From Cisco Live 2026 Las Vegas: LIVE Broadcast - Opening Keynote #CiscoLive · · Cisco Live EMEA
“Based on what we know today, we believe that the network traffic associated with AI will triple in the next three years. Remember when video was like revolutionary and we kept upgrading networks and everything? Here we are again. And, by the way, we think they're going to triple based on what we know today. We have robotics, we have manufacturing, we have physical AI. All those things are going to put traffic on the networks at an incredible pace.”
On , Charles Robbins, Chairman & Chief Executive Officer at Cisco Systems Inc, spoke about AI infrastructure during Cisco Live 2026 Las Vegas: LIVE Broadcast - Opening Keynote #CiscoLive on Cisco Live EMEA.

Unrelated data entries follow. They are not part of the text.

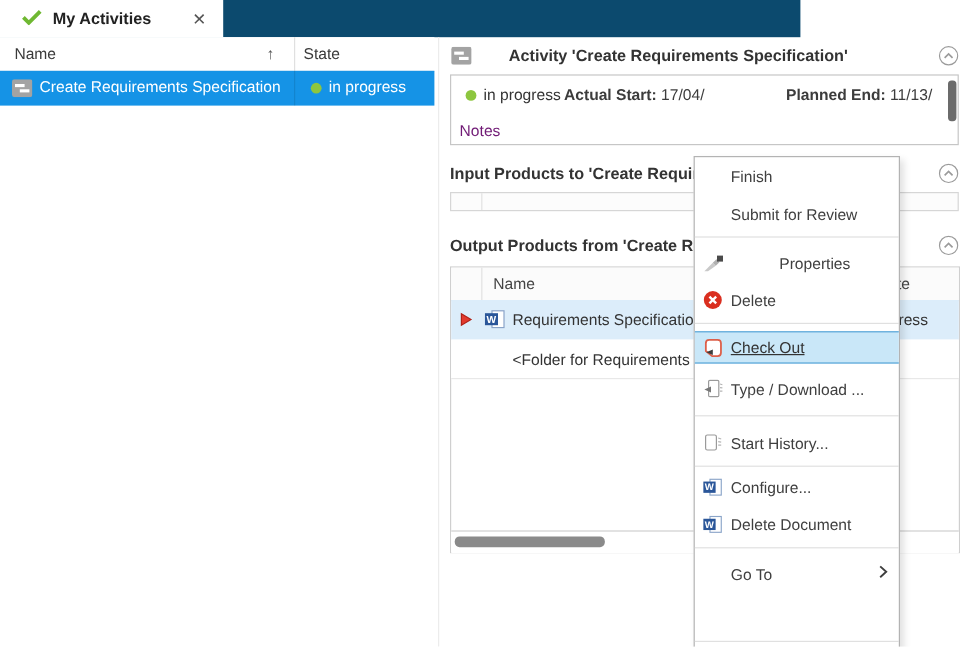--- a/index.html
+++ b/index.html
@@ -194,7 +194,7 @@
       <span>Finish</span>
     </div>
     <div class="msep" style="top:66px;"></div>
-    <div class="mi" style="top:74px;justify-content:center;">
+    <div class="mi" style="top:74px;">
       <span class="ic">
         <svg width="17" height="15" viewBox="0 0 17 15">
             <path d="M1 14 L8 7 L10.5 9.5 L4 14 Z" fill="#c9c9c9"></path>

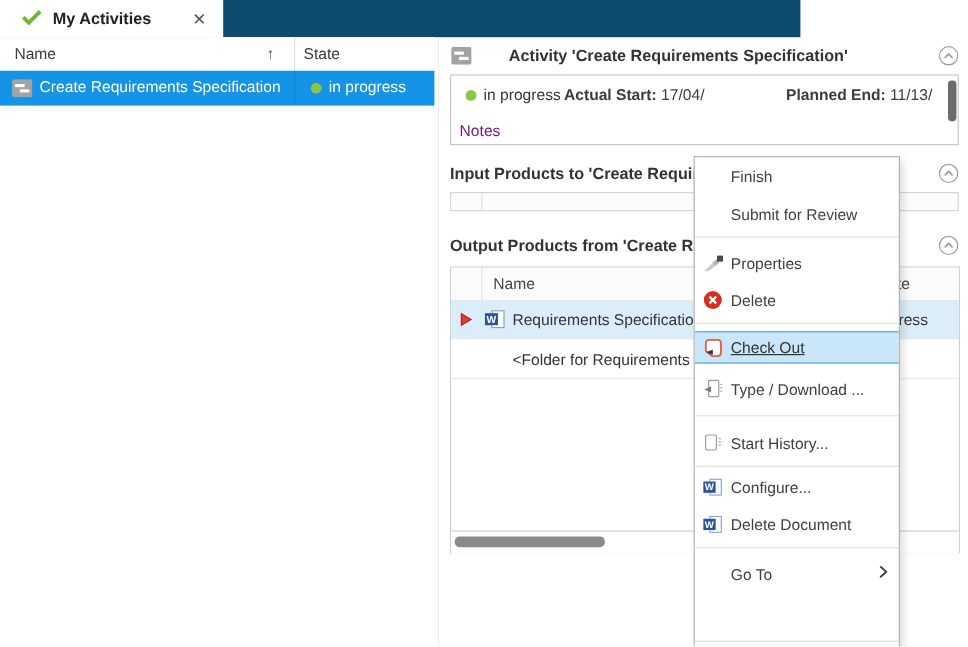--- a/index.html
+++ b/index.html
@@ -71,7 +71,7 @@
       padding-left:30px;box-sizing:border-box;color:#3f3f3f;white-space:nowrap;}
   .mi .ic{position:absolute;left:6px;top:50%;transform:translateY(-50%);width:18px;height:18px;
           display:flex;align-items:center;justify-content:center;}
-  .mi.hl{background:#c9e7f8;border-top:1px solid #58a6d8;border-bottom:1px solid #58a6d8;height:27px;color:#333;text-decoration:underline;}
+  .mi.hl{background:#c9e7f8;border-top:1px solid #58a6d8;border-bottom:1px solid #58a6d8;height:27px;color:#333;}
   .mi .subarr{position:absolute;right:9px;top:50%;transform:translateY(-50%);}
   .msep{position:absolute;left:0;right:0;height:1px;background:#e0e0e0;}
 </style>

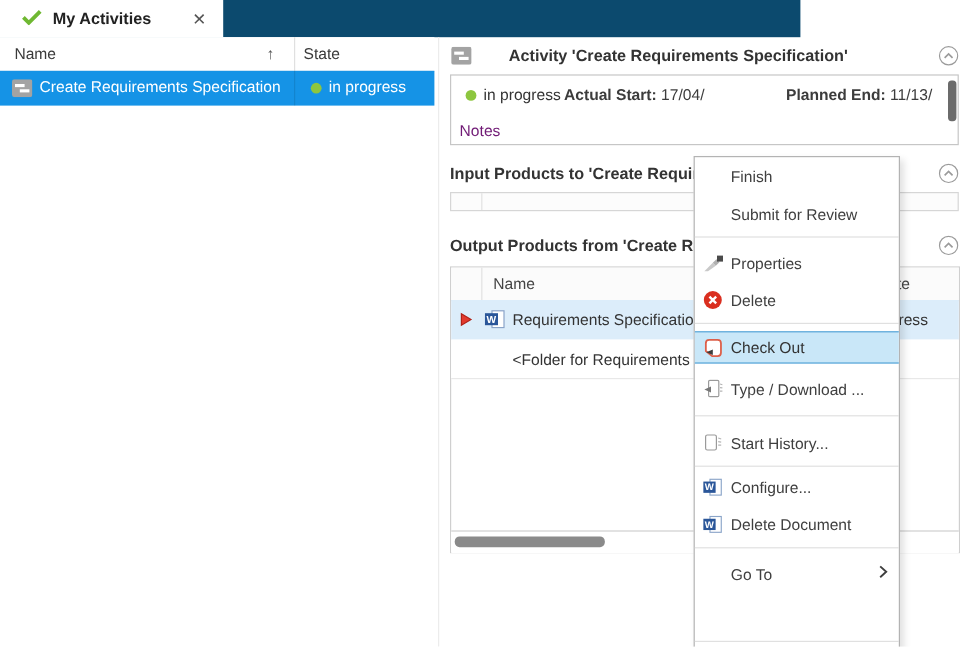--- a/index.html
+++ b/index.html
@@ -262,7 +262,7 @@
             <text x="5.5" y="10.8" font-size="8.5" fill="#fff" text-anchor="middle" font-weight="bold" font-family="Liberation Sans, sans-serif">W</text>
           </svg>
       </span>
-      <span>Delete Document</span>
+      <span>Submit Document</span>
     </div>
     <div class="msep" style="top:325px;"></div>
     <div class="mi" style="top:333px;">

Charles Robbins, Chairman and CEO of Cisco, has been discussing the company's positioning for what he described as a "networking supercycle" driven by AI. During Cisco's third quarter fiscal year 2026 earnings call, Robbins reported record revenue of $15.8 billion, with product orders up 35% year-over-year and networking orders up more than 50%. He attributed this growth in part to a 2016 acquisition of an Israeli chip company that became the foundation of Cisco's Silicon One technology, stating that without it, the company would be "trying to figure out what's our role in AI." Robbins stated that AI product orders had tripled during the quarter and described an ongoing "multi-year multi-billion dollar network refresh opportunity." He also warned on the earnings call that the company faces a "real capacity issue" in the supply chain, particularly with memory components. At Cisco Live 2026 in Las Vegas, Robbins addressed what he called the "agentic era," stating that "every agent generates about 450% more traffic than a human for conducting that same task." He said Cisco is shifting from being "a collection of products" to a "fully integrated platform" and described the company as "the critical infrastructure for the AI era." Robbins discussed the emergence of AI models like Mythos, which he said are "as bad today as they are ever going to be," and called for the cybersecurity industry to shift "from thinking that we're 100% competitors to thinking that we're actually in this game together." In media interviews, Robbins said he believes leadership requires making decisions with about 80% of the necessary information and adapting "on the fly," and he described passive-aggressive behavior as "death in an organization."